Im deutschen Bad Salzuflen standen alle Zeichen vom 6. bis 8. Februar 2018 auf Messeneustart. Unter der neuen Leitung der Kölnmesse positioniert sich die Zuliefermesse Ostwestfalen «ZOW 2018» im Wechsel mit der «Interzum» in Köln zwar nach wie vor als Format zwischen einem Ausstellungsevent wie der Interzum und einem Businessmeeting, allerdings mit einem völlig neuen Konzept.
Die 188 Aussteller aus 17 Ländern erwarteten rund 4000 Besucher auf 12 000 Quadratmetern Ausstellungsfläche. Als Ideenwerkstatt der Möbelzuliefererindustrie bot die Messe eine einheitliche Standarchitektur mit eher kleineren Ständen und vielen unmittelbaren Begegnungszonen. Das schaffte eine gute Grundatmosphäre für intensive Fachgespräche zwischen Zulieferern und Produzenten.
Auch wenn die Messe der Möbelindustrie dient und der Industrieteil durch die etwas geringere Ausstellerzahl als vor zwei Jahren dominanter erscheinen mochte, konnten doch viele Anregungen und Produkte ausgemacht werden, die Schreinern spezielle Lösungen aufzeigen. Die Digitalisierung war natürlich auch ein Thema bei den vielen Vortragsveranstaltungen und in Sonderschauen. Ebenso wurden die geschickte Wohnraumausnutzung sowie der Leichtbau durch Lösungsideen nähergebracht. Gerade die Interessengemeinschaft Leichtbau (IgeL) bot auf einer grossen Sonderfläche vielfältige Möglichkeiten, dem Thema auf sehr praktische Weise näherzukommen. Man darf sicher schon auf die nächste «ZOW 2020» gespannt sein. Einige interessante Produkte werden auf den folgenden Seiten präsentiert.
Die deutsche Firma Renolit ist im Möbelbereich vor allem wegen ihrer Dekorfolien bekannt. Sie fertigt unter anderem aber auch WPC-Platten. Ganz neu ist das Leichtbauprodukt «Gorcell» mit einer Wabenstruktur aus Kunststofffolie.

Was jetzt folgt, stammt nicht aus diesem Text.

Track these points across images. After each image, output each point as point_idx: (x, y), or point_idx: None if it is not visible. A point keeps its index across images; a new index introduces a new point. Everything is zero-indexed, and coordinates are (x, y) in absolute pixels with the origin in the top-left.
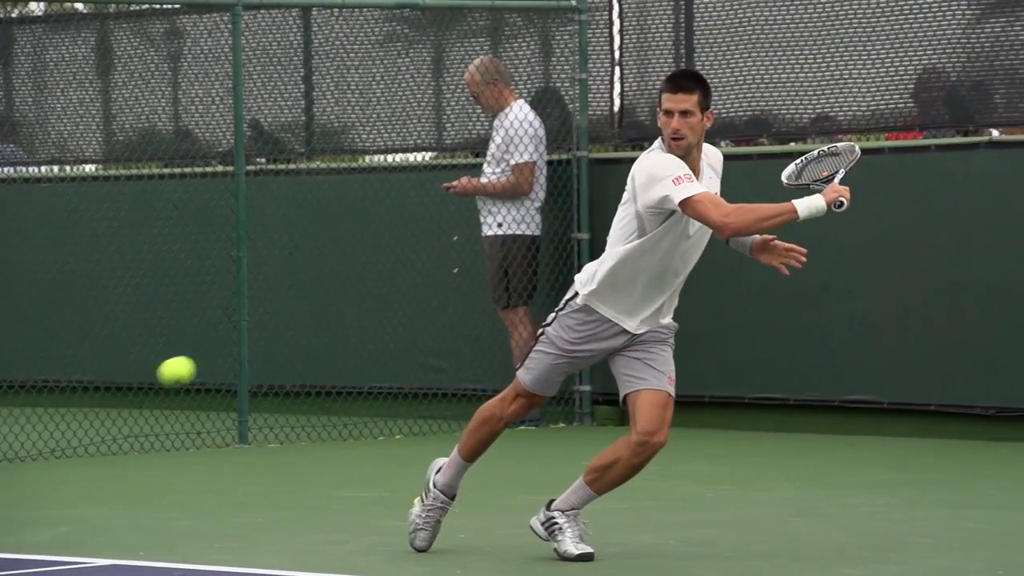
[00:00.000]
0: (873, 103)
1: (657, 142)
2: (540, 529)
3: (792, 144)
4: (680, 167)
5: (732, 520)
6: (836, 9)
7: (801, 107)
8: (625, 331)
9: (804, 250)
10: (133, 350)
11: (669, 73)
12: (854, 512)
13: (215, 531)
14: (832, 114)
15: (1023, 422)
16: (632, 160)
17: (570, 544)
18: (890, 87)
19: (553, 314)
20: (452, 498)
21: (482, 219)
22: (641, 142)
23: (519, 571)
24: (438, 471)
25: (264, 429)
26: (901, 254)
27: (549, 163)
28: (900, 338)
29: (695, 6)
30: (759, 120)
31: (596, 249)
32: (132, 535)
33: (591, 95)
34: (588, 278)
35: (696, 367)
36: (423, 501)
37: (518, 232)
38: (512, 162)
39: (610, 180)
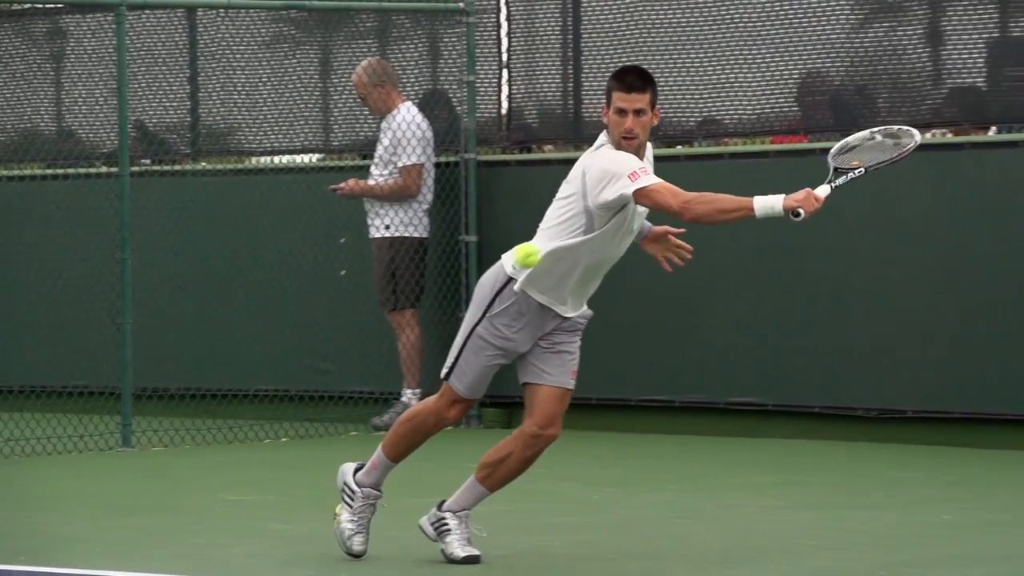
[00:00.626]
0: (758, 107)
1: (603, 138)
2: (429, 529)
3: (679, 147)
4: (634, 161)
5: (618, 522)
6: (721, 13)
7: (687, 110)
8: (558, 315)
9: (691, 248)
10: (14, 352)
11: (616, 70)
12: (739, 513)
13: (98, 535)
14: (718, 117)
15: (904, 424)
16: (520, 163)
17: (457, 546)
18: (775, 91)
19: (480, 313)
20: (381, 492)
21: (369, 221)
22: (529, 144)
23: (405, 574)
24: (355, 473)
25: (148, 432)
26: (785, 257)
27: (437, 165)
28: (784, 341)
29: (583, 10)
30: None
31: (484, 251)
32: (13, 539)
33: (479, 97)
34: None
35: (582, 370)
36: (350, 507)
37: (406, 234)
38: (400, 164)
39: (498, 182)
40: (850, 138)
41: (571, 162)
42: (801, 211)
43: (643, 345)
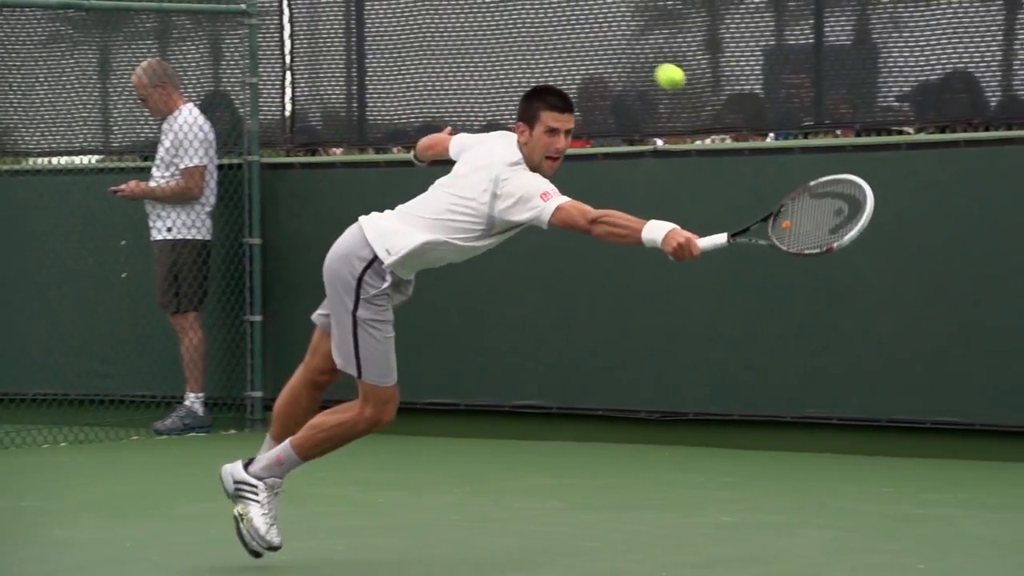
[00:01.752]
0: None
1: (515, 154)
2: (229, 484)
3: None
4: (544, 182)
5: (402, 526)
6: (504, 18)
7: (472, 114)
8: (407, 282)
9: None
10: None
11: (533, 89)
12: (523, 516)
13: None
14: (502, 121)
15: (685, 426)
16: (304, 165)
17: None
18: None
19: (352, 299)
20: (283, 480)
21: (151, 223)
22: (313, 146)
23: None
24: (247, 468)
25: None
26: (569, 261)
27: (220, 167)
28: (568, 344)
29: (366, 12)
30: (431, 127)
31: (268, 254)
32: None
33: (262, 99)
34: (392, 247)
35: None
36: (257, 501)
37: (188, 237)
38: (181, 166)
39: (282, 185)
40: (838, 183)
41: (356, 165)
42: (674, 259)
43: (428, 348)
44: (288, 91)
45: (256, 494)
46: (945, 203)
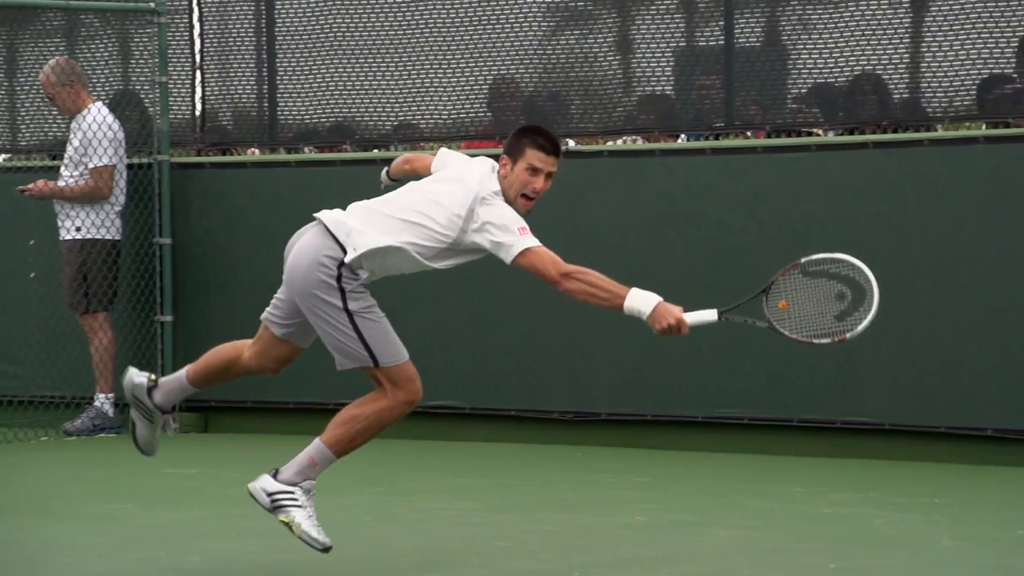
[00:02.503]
0: (453, 111)
1: (495, 184)
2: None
3: (376, 151)
4: (521, 219)
5: None
6: (416, 18)
7: (383, 114)
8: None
9: None
10: None
11: (525, 126)
12: (436, 517)
13: None
14: (414, 122)
15: (598, 426)
16: (214, 165)
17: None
18: (469, 96)
19: (339, 296)
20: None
21: (60, 223)
22: (224, 146)
23: None
24: (276, 478)
25: None
26: (481, 261)
27: (130, 167)
28: (480, 344)
29: (276, 12)
30: (342, 127)
31: (179, 254)
32: None
33: (172, 98)
34: (357, 246)
35: (285, 376)
36: (300, 507)
37: (97, 236)
38: (91, 165)
39: (193, 184)
40: (834, 262)
41: (267, 165)
42: (656, 331)
43: None
44: (198, 90)
45: (296, 500)
46: (854, 204)
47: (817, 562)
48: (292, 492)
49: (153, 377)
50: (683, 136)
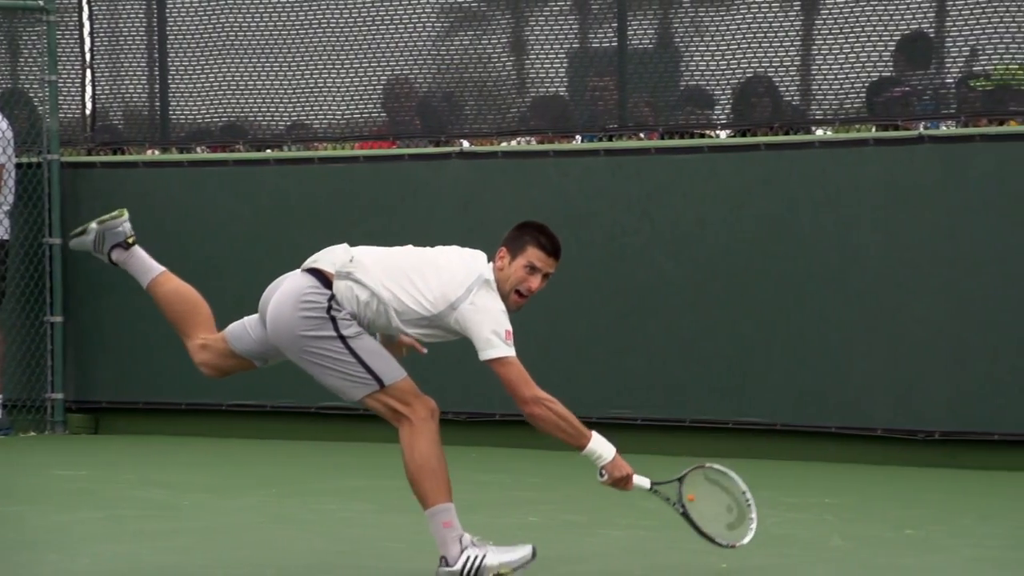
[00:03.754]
0: (347, 112)
1: (486, 273)
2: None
3: (269, 151)
4: (507, 322)
5: (208, 528)
6: (309, 17)
7: (276, 114)
8: None
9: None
10: None
11: (528, 222)
12: (330, 518)
13: None
14: (307, 122)
15: (493, 427)
16: (105, 164)
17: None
18: (363, 96)
19: (331, 327)
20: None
21: None
22: (115, 145)
23: None
24: (450, 564)
25: None
26: None
27: (19, 166)
28: None
29: (167, 11)
30: (234, 126)
31: (69, 254)
32: None
33: (62, 97)
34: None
35: (174, 376)
36: (484, 553)
37: None
38: None
39: (83, 184)
40: (728, 479)
41: (158, 164)
42: (604, 474)
43: None
44: (88, 89)
45: (474, 556)
46: (746, 205)
47: (709, 562)
48: (468, 557)
49: (132, 240)
50: (578, 137)
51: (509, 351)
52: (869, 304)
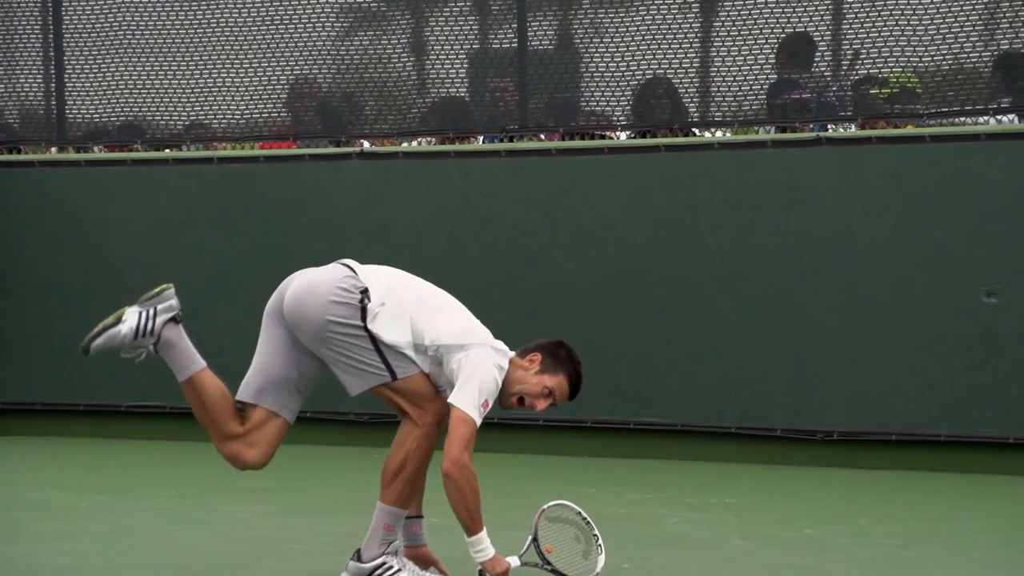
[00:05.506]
0: (247, 112)
1: (503, 357)
2: None
3: (167, 151)
4: (493, 394)
5: (108, 530)
6: (208, 17)
7: (175, 114)
8: None
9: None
10: None
11: (574, 355)
12: (231, 519)
13: None
14: (207, 122)
15: (394, 428)
16: (2, 164)
17: None
18: (263, 96)
19: (359, 314)
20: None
21: None
22: (11, 144)
23: None
24: (361, 559)
25: None
26: (278, 261)
27: None
28: None
29: (63, 9)
30: (132, 126)
31: None
32: None
33: None
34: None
35: (67, 377)
36: (401, 569)
37: None
38: None
39: None
40: (564, 509)
41: (55, 164)
42: (484, 572)
43: None
44: None
45: (392, 568)
46: (647, 206)
47: (611, 561)
48: (385, 563)
49: (179, 317)
50: (479, 138)
51: (476, 415)
52: (768, 305)
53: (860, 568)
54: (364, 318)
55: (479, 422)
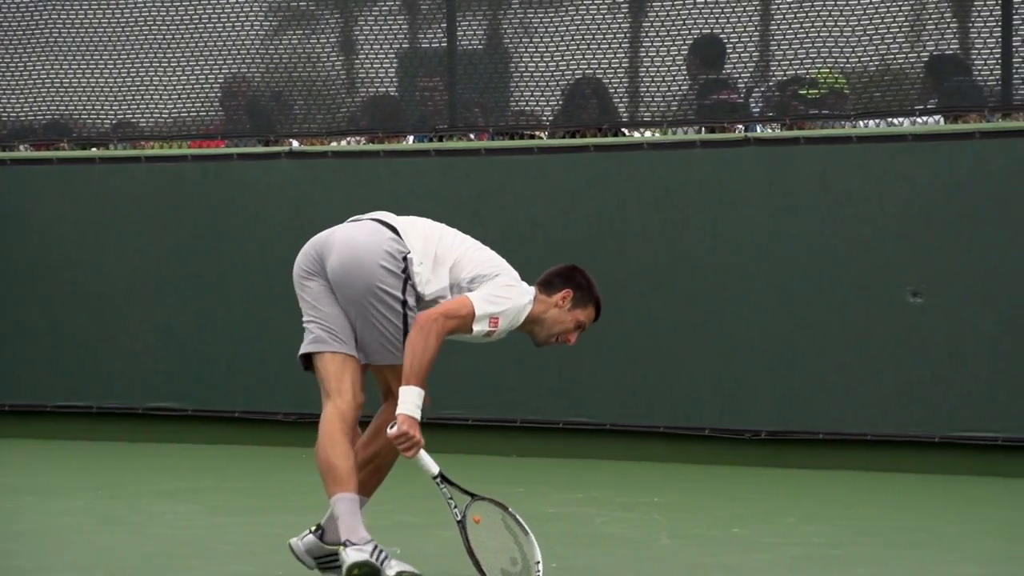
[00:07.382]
0: (175, 111)
1: (528, 294)
2: (308, 560)
3: (95, 150)
4: (504, 320)
5: (33, 531)
6: (136, 15)
7: (102, 112)
8: None
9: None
10: None
11: (592, 282)
12: (158, 520)
13: None
14: (134, 120)
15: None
16: None
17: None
18: (192, 95)
19: (401, 284)
20: None
21: None
22: None
23: None
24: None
25: None
26: (206, 261)
27: None
28: (204, 346)
29: None
30: (59, 125)
31: None
32: None
33: None
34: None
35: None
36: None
37: None
38: None
39: None
40: (528, 539)
41: (17, 162)
42: (394, 426)
43: (61, 349)
44: None
45: (384, 554)
46: (576, 206)
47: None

Zusammen mit dünnen WPC-Platten ergibt sich eine äusserst widerstandsfähige, leichte Platte in verschiedenen Stärken, die uneingeschränkt im Aussenbereich verwendet werden kann. Die gesamte Platte ist zudem wiederverwertbar. Die Firma nimmt das Material entgegen und führt es wieder der Produktion zu.
Die DOT GmbH aus dem deutschen Bünde fertigt unter der Marke «Burnout» Küchenelemente auf Rädern für draussen. Damit diese absolut witterungsbeständig sind, kommen die «Gorcell»-Platten von Renolit sowie Oberflächen und Laserkanten zum Einsatz, die ebenfalls speziell für den Aussenraum entwickelt wurden. Ausser Rollkorpusse sind so auch Tische und passende Bänke realisierbar.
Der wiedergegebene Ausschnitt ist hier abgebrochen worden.